Legislator PDIP Effendi Simbolon membongkar ketidakkompakan Panglima TNI Jenderal Andika Perkasa dan KSAD Jenderal Dudung Abdurachman di salah satu rapat dengar pendapat di DPR Senayan. Salah satu yang disebutkan sebagai penyebabnya adalah tidak lulusnya putra Jenderal Dudung menjadi Taruna Akademi Militer karena "kurang tinggi badan dan kurang umur".
Penggunaan kata yang menyamakan TNI AD dengan gerombolan layaknya ormas memicu kegaduhan kemudian. KSAD Jenderal Dudung sempat mengerahkan anak buahnya -- dari Kopral sampai Letnan Kolonel -- untuk melakukan protes keras dengan mengunggah banyak video yang kemudian beredar di tengah masyarakat. Setelah Effendi Simbolon meminta ma'af kemudian keributan mereda.
Dulu Pernah Kompak
Majalah TEMPO terbaru menurunkan laporan hubungan kedua jenderal ini yang dulunya pernah akrab. Beda satu tahun angkatan, Andhika lulus 1987 sedangkan Dudung 1988. Sama-sama pernah mengenyam pendidikan intelijen.
Karir keduanya melesat ketika perwira tinggi. Dan dalam beberapa jabatan tinggi, Dudung menggantikan Andika. "Kelebihan" yang dimiliki Andika sebagai menantu mantan Kepala BIN A. M. Hendropriyono yang dekat kepada Presiden Jokowi menjadikannya satu tingkat lebih tinggi daripada Dudung. Pada sisi lain, Dudung dekat dengan bu Mega, Ketua Umum PDIP yang adalah partai pendukung Jokowi. Waktu menjabat Gubernur Akmil, Dudung mendirikan patung Bung Karno dan diresmikan bu Mega.
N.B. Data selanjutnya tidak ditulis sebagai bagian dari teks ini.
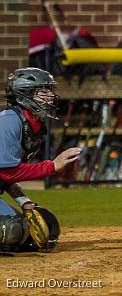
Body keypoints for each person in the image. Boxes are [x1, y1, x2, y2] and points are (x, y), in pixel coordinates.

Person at [1, 67, 80, 252]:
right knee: (10, 228)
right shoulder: (9, 121)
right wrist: (52, 166)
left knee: (46, 228)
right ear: (26, 94)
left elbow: (5, 178)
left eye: (50, 90)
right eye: (43, 91)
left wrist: (25, 203)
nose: (51, 95)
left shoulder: (34, 125)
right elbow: (6, 172)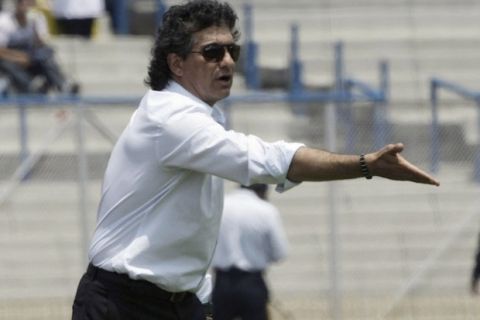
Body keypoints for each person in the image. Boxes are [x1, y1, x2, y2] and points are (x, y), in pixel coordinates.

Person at [70, 1, 440, 319]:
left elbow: (186, 234)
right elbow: (266, 159)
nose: (228, 61)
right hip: (120, 304)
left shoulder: (197, 116)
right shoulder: (171, 118)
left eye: (234, 51)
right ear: (177, 64)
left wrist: (198, 299)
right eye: (213, 52)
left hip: (175, 304)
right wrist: (365, 165)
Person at [212, 184, 288, 320]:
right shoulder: (266, 210)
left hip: (222, 281)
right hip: (252, 282)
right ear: (264, 190)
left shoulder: (220, 205)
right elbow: (279, 253)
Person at [0, 0, 78, 94]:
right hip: (11, 56)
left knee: (46, 54)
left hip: (29, 55)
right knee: (6, 64)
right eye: (25, 4)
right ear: (18, 5)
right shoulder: (4, 21)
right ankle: (31, 86)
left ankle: (62, 84)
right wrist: (20, 57)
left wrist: (35, 29)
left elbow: (41, 45)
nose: (27, 8)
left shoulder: (36, 18)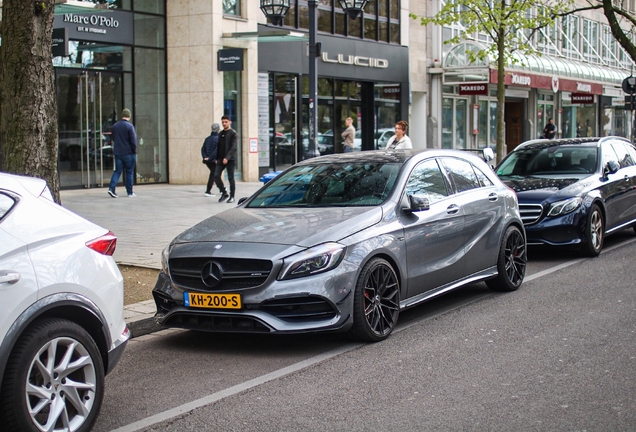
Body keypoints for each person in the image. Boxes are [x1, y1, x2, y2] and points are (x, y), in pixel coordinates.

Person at [108, 108, 137, 198]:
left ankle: (111, 189)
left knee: (117, 171)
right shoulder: (130, 126)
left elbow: (112, 138)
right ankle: (129, 192)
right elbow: (133, 140)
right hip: (128, 152)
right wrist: (134, 150)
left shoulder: (115, 126)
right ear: (129, 116)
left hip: (118, 152)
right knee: (129, 172)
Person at [215, 115, 238, 203]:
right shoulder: (221, 133)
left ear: (230, 122)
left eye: (226, 122)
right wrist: (217, 158)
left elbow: (233, 147)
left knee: (230, 178)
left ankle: (232, 196)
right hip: (220, 159)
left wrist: (227, 157)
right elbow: (218, 146)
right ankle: (224, 193)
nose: (224, 124)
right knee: (216, 176)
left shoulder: (233, 133)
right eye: (223, 122)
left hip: (230, 159)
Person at [201, 123, 219, 197]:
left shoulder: (207, 139)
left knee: (214, 174)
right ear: (218, 129)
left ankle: (222, 189)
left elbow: (203, 149)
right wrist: (210, 157)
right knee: (213, 175)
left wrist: (205, 157)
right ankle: (208, 191)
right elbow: (216, 150)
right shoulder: (218, 139)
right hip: (213, 160)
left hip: (207, 161)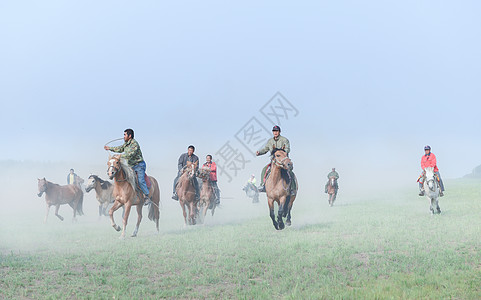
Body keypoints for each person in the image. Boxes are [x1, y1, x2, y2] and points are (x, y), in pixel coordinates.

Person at [104, 129, 151, 205]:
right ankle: (118, 195)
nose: (124, 136)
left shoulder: (134, 144)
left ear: (130, 136)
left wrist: (119, 156)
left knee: (140, 180)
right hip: (131, 166)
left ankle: (146, 196)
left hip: (139, 165)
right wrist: (109, 148)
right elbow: (120, 148)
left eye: (125, 135)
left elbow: (130, 154)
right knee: (123, 177)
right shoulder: (126, 144)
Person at [256, 125, 295, 194]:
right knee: (264, 169)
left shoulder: (284, 140)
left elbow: (287, 149)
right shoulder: (270, 141)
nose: (275, 132)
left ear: (279, 132)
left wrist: (279, 152)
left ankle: (292, 188)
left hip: (283, 162)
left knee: (290, 173)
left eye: (276, 131)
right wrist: (259, 152)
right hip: (274, 162)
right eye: (274, 131)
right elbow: (265, 149)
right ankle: (262, 185)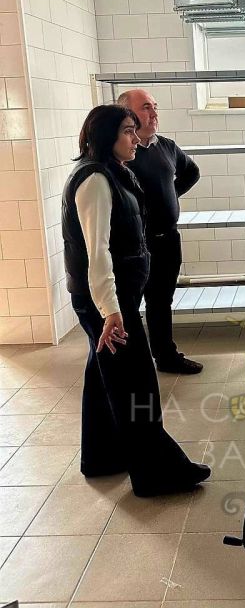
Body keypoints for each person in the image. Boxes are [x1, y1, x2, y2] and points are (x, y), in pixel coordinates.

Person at [62, 104, 210, 497]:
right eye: (128, 130)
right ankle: (156, 473)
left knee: (104, 379)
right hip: (109, 304)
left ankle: (103, 457)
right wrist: (111, 311)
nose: (135, 137)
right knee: (136, 385)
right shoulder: (95, 180)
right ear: (107, 136)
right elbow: (97, 252)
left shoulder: (111, 171)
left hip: (109, 299)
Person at [116, 89, 202, 375]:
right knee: (128, 305)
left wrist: (170, 195)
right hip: (134, 245)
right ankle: (129, 364)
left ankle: (166, 356)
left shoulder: (166, 146)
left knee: (162, 301)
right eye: (145, 107)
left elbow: (192, 172)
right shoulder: (122, 152)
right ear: (127, 114)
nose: (153, 113)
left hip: (167, 239)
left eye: (155, 107)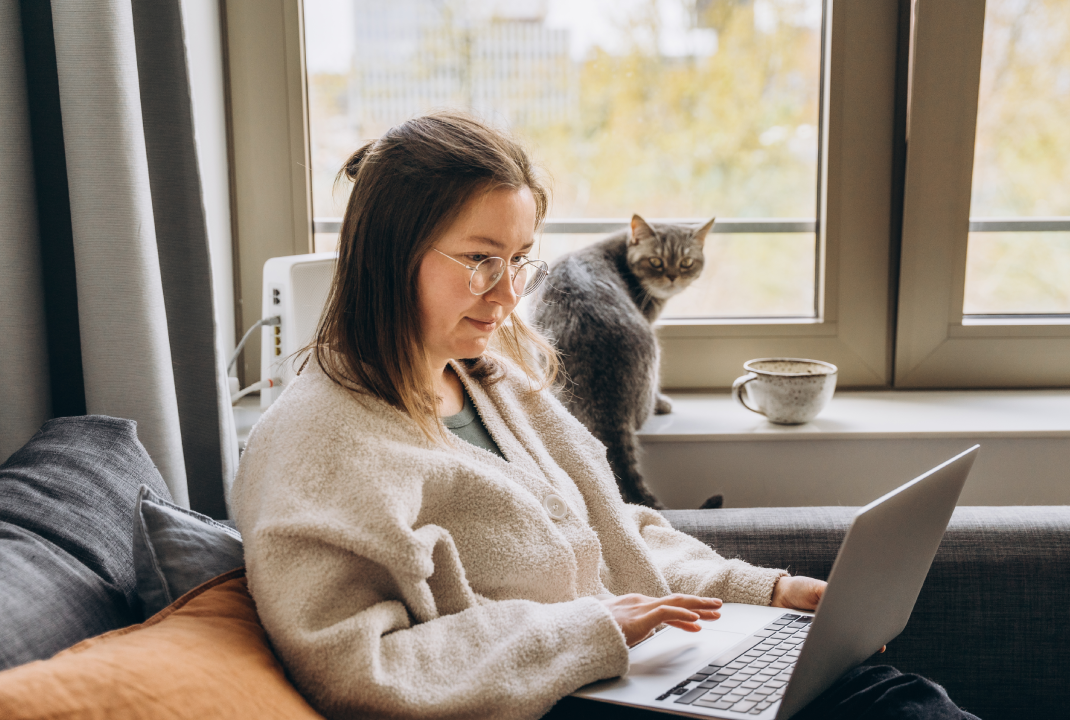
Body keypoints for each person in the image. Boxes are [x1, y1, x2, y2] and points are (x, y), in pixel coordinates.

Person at [232, 111, 976, 720]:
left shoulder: (494, 383)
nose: (506, 295)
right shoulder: (320, 443)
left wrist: (763, 592)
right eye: (479, 259)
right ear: (388, 255)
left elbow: (614, 535)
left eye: (519, 260)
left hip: (634, 674)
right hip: (555, 700)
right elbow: (356, 669)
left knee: (900, 700)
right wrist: (586, 632)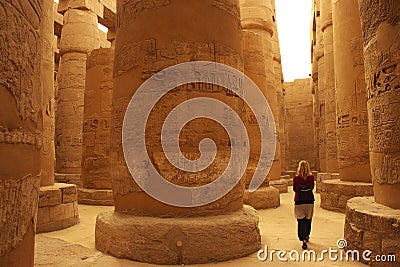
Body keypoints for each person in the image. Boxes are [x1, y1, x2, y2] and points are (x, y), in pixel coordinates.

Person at [293, 160, 315, 249]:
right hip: (309, 200)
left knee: (301, 221)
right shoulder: (311, 177)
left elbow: (295, 189)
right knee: (308, 219)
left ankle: (303, 239)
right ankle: (306, 235)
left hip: (299, 201)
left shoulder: (296, 178)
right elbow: (312, 187)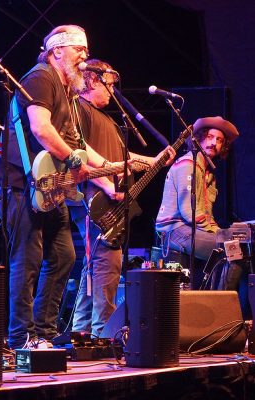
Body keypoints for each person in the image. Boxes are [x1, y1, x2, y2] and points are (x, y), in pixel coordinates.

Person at [0, 25, 122, 350]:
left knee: (64, 255)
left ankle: (43, 334)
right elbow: (40, 129)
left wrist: (112, 165)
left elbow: (77, 143)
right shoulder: (41, 77)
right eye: (79, 49)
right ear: (57, 51)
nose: (84, 57)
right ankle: (21, 338)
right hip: (23, 185)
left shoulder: (69, 95)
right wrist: (78, 165)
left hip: (50, 188)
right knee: (28, 259)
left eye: (86, 50)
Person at [69, 59, 175, 338]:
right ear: (92, 80)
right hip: (94, 198)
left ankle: (83, 332)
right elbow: (77, 150)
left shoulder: (110, 122)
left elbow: (125, 160)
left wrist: (155, 161)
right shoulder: (79, 109)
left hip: (109, 198)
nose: (113, 91)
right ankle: (102, 334)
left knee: (97, 266)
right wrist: (105, 184)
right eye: (110, 84)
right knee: (108, 263)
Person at [155, 116, 240, 291]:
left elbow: (207, 216)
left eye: (219, 140)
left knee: (236, 248)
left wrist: (221, 232)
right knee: (232, 250)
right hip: (174, 230)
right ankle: (219, 306)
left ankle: (211, 304)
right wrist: (220, 234)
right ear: (199, 138)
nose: (214, 143)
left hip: (190, 230)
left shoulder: (208, 173)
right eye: (210, 137)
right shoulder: (188, 164)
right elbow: (188, 212)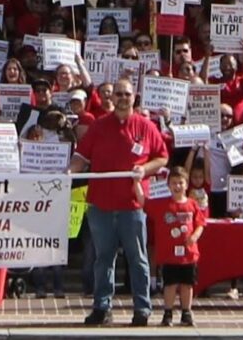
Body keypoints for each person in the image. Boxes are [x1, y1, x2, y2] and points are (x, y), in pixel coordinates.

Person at [69, 77, 169, 327]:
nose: (123, 99)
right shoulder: (99, 126)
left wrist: (143, 169)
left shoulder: (145, 126)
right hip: (100, 205)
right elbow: (81, 156)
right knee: (103, 259)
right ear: (111, 98)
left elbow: (162, 158)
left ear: (134, 98)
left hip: (131, 207)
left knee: (138, 259)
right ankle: (102, 307)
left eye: (127, 94)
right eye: (119, 95)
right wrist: (70, 172)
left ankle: (142, 309)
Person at [150, 166, 204, 327]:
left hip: (188, 254)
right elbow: (142, 202)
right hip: (169, 254)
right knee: (170, 284)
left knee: (187, 284)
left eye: (180, 182)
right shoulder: (162, 204)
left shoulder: (193, 205)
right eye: (174, 183)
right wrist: (138, 182)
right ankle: (168, 312)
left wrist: (194, 236)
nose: (177, 186)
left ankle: (186, 312)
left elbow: (200, 224)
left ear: (186, 184)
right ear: (168, 185)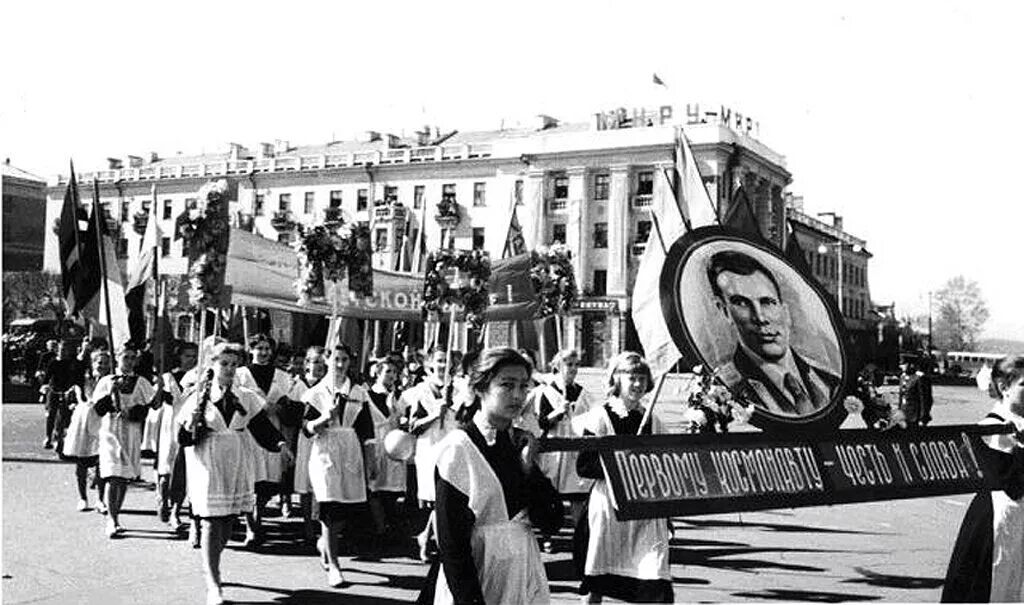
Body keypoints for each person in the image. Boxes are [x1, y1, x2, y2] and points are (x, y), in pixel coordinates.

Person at [420, 347, 563, 605]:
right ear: (480, 388)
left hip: (521, 573)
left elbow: (551, 522)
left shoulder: (520, 443)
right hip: (478, 577)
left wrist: (528, 469)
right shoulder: (458, 448)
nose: (518, 395)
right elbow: (452, 545)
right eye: (507, 385)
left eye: (523, 386)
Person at [177, 342, 293, 605]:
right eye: (223, 364)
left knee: (228, 521)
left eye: (233, 364)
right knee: (210, 520)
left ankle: (211, 562)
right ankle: (213, 582)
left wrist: (280, 445)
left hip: (236, 459)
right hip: (207, 460)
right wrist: (193, 423)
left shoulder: (246, 396)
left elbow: (261, 426)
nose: (229, 369)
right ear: (212, 365)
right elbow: (182, 438)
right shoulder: (198, 397)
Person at [576, 351, 673, 603]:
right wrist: (625, 464)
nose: (638, 384)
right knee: (598, 578)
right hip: (609, 508)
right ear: (616, 379)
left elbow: (666, 462)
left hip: (645, 510)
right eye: (631, 377)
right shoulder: (601, 416)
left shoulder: (652, 420)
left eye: (642, 378)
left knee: (654, 577)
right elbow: (584, 466)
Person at [707, 250, 840, 417]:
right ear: (724, 311)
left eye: (767, 302)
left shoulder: (829, 382)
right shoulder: (727, 391)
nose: (760, 318)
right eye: (742, 303)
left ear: (785, 311)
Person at [942, 355, 1024, 603]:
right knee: (986, 587)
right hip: (995, 521)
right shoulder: (991, 428)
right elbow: (1013, 484)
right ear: (1004, 387)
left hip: (1016, 523)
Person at [301, 342, 374, 588]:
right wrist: (324, 417)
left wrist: (371, 460)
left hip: (350, 450)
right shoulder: (317, 393)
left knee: (346, 506)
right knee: (329, 506)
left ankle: (325, 543)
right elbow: (307, 429)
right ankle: (334, 565)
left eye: (344, 359)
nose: (340, 365)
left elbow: (367, 431)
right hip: (325, 451)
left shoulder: (359, 393)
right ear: (327, 362)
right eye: (335, 360)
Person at [235, 333, 298, 545]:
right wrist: (259, 406)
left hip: (273, 429)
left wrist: (279, 407)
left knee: (269, 481)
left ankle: (257, 513)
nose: (263, 353)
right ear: (251, 350)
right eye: (259, 348)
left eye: (267, 349)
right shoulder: (241, 374)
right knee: (251, 477)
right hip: (250, 432)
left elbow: (288, 404)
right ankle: (251, 527)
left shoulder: (280, 376)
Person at [93, 343, 161, 538]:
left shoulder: (140, 382)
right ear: (118, 358)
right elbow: (98, 409)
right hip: (110, 431)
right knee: (113, 474)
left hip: (130, 432)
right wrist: (110, 394)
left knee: (122, 478)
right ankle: (112, 519)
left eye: (133, 358)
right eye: (126, 358)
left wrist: (159, 390)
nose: (129, 362)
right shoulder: (107, 380)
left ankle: (116, 513)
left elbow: (153, 405)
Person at [531, 348, 594, 552]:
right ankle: (547, 535)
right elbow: (539, 422)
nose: (574, 369)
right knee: (551, 495)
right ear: (558, 366)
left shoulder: (582, 393)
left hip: (574, 448)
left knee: (577, 495)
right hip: (554, 449)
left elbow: (591, 418)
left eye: (576, 365)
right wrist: (557, 414)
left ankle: (580, 538)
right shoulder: (545, 392)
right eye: (569, 364)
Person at [402, 347, 458, 562]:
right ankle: (443, 548)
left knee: (447, 499)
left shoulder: (459, 388)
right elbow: (413, 426)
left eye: (447, 361)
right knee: (438, 500)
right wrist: (435, 414)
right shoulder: (421, 391)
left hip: (452, 447)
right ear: (430, 364)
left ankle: (426, 536)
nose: (443, 365)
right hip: (430, 448)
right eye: (440, 361)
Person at [61, 348, 112, 512]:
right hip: (83, 421)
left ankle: (100, 499)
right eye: (99, 362)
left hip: (103, 421)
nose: (102, 365)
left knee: (102, 461)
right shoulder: (83, 379)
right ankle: (82, 498)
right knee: (82, 462)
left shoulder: (112, 381)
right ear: (92, 363)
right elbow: (74, 368)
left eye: (105, 363)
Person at [155, 341, 198, 527]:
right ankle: (163, 500)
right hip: (169, 425)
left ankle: (176, 511)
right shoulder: (168, 377)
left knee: (182, 470)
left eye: (194, 355)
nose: (192, 359)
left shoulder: (199, 378)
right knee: (166, 469)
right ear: (179, 356)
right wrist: (159, 387)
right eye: (188, 355)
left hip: (187, 426)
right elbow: (159, 401)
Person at [366, 354, 408, 539]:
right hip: (376, 442)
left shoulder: (397, 396)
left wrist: (394, 410)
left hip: (392, 444)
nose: (391, 375)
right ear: (378, 372)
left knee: (390, 487)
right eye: (387, 371)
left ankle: (388, 524)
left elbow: (400, 421)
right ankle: (379, 526)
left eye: (394, 372)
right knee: (373, 485)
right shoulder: (368, 394)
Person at [291, 345, 328, 543]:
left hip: (325, 438)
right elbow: (293, 416)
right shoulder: (298, 386)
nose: (319, 366)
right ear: (307, 364)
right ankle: (307, 525)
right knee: (306, 482)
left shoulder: (329, 386)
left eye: (323, 363)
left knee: (323, 482)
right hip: (306, 439)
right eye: (315, 362)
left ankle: (322, 524)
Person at [39, 339, 84, 450]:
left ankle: (64, 436)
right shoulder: (53, 362)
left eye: (65, 350)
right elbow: (47, 377)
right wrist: (44, 386)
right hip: (54, 390)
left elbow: (78, 378)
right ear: (57, 350)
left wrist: (78, 390)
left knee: (68, 413)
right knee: (51, 414)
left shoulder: (73, 363)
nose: (63, 352)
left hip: (68, 391)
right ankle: (48, 437)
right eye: (61, 350)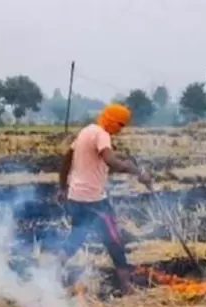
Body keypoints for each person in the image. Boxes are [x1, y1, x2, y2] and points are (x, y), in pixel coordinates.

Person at [55, 103, 153, 295]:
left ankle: (52, 274)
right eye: (121, 125)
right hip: (94, 200)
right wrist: (137, 171)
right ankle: (126, 286)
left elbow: (68, 159)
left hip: (76, 197)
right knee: (114, 240)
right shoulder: (102, 134)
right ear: (112, 121)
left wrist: (62, 187)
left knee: (76, 237)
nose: (121, 130)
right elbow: (111, 161)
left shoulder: (86, 131)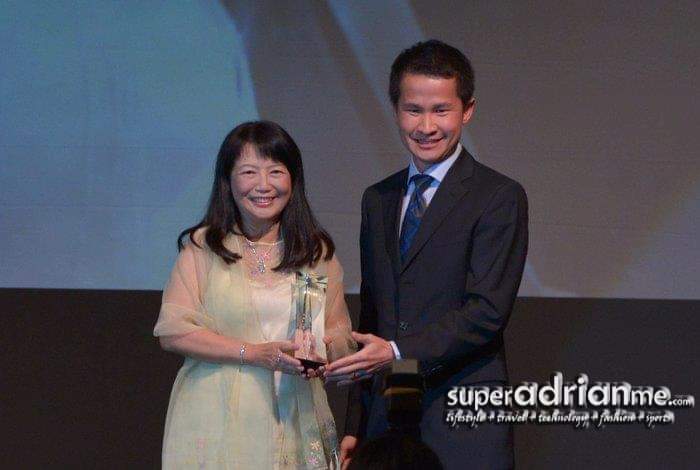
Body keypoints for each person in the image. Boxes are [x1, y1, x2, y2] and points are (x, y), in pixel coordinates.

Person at [324, 40, 529, 469]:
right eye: (413, 110)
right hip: (387, 419)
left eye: (441, 110)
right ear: (396, 110)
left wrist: (396, 350)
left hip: (463, 415)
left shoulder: (497, 196)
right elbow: (373, 317)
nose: (427, 126)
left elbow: (486, 313)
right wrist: (356, 424)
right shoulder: (378, 199)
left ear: (467, 110)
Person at [154, 120, 355, 469]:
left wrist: (322, 352)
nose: (263, 185)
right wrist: (255, 354)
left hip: (295, 418)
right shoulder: (204, 248)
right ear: (228, 181)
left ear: (293, 179)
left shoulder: (316, 253)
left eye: (276, 171)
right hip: (217, 419)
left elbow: (339, 335)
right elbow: (174, 332)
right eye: (249, 172)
Bersaing Merebut Puncak, Awal Mula Seteru
Bukan ketidaklulusan putra Dudung sebagai pemicu keretakan hubungan kedua jenderal yang sangat potensial ini. Konon dimulai ketika persaingan jabatan Panglima TNI. Andika yang menjabat KSAD ketika itu bersaing dengan Dudung yang menjabat Pangkostrad. Andika menganggap Dudung tidak mendukungnya dalam kompetisi dimaksud.
Oh ya, putra Dudung -- Mohamad Akbar Abdurachman -- kemudiannya diluluskan sebagai taruna Akmil, namun situasinya kadung tidak baik. Hal itu "sekadar" memanaskan situasi.
Beda gaya kepemimpinan -- Andika sangat tegas menghukum anak buah yang melanggar aturan, sebaliknya dengan Dudung -- dan terlalu jauh keterlibatan Andika pada urusan KSAD juga menjadikan hubungan keduanya tidak baik.
Sebaliknya, Andika tidak mendukung Dudung ketika masih Pangdam Jaya untuk menjadi Pangkostrad. Kelihatannya, kekurangharmonisan disebabkan latar belakang sejarah yang tidak saling dukung.
Bagaimana dan Kemana Selanjutnya?
Masa dinas Andika tinggal 3 bulan dan Dudung 1 tahun 2 bulan menjelang pensiun dari kedinasan. Walau ada wacana untuk perpanjangan masa dinas, namun besar kemungkinan akan kandas. Lagian, setelah ada kegaduhan yang tidak disukai Istana tentunya, mungkin Presiden tidak akan mempertahankan Andika.
Sesuai ketenttuan, pergantian Panglima TNI saat ini mengacu pada Pasal 13 dan Pasal 53 UU 34 Tahun 2004. Dari ketentuan pada kedua pasal tersebut, tidak ada aturan yang membuka peluang perpanjangan masa dinas bagi perwira yang menduduki jabatan tertentu seperti Panglima TNI. Artinya, Presiden segera bersiap-siap mencari pengganti Andika. Setelah 05 Oktober (perayaan HUT TNI) mungkin akan ada kejelasan.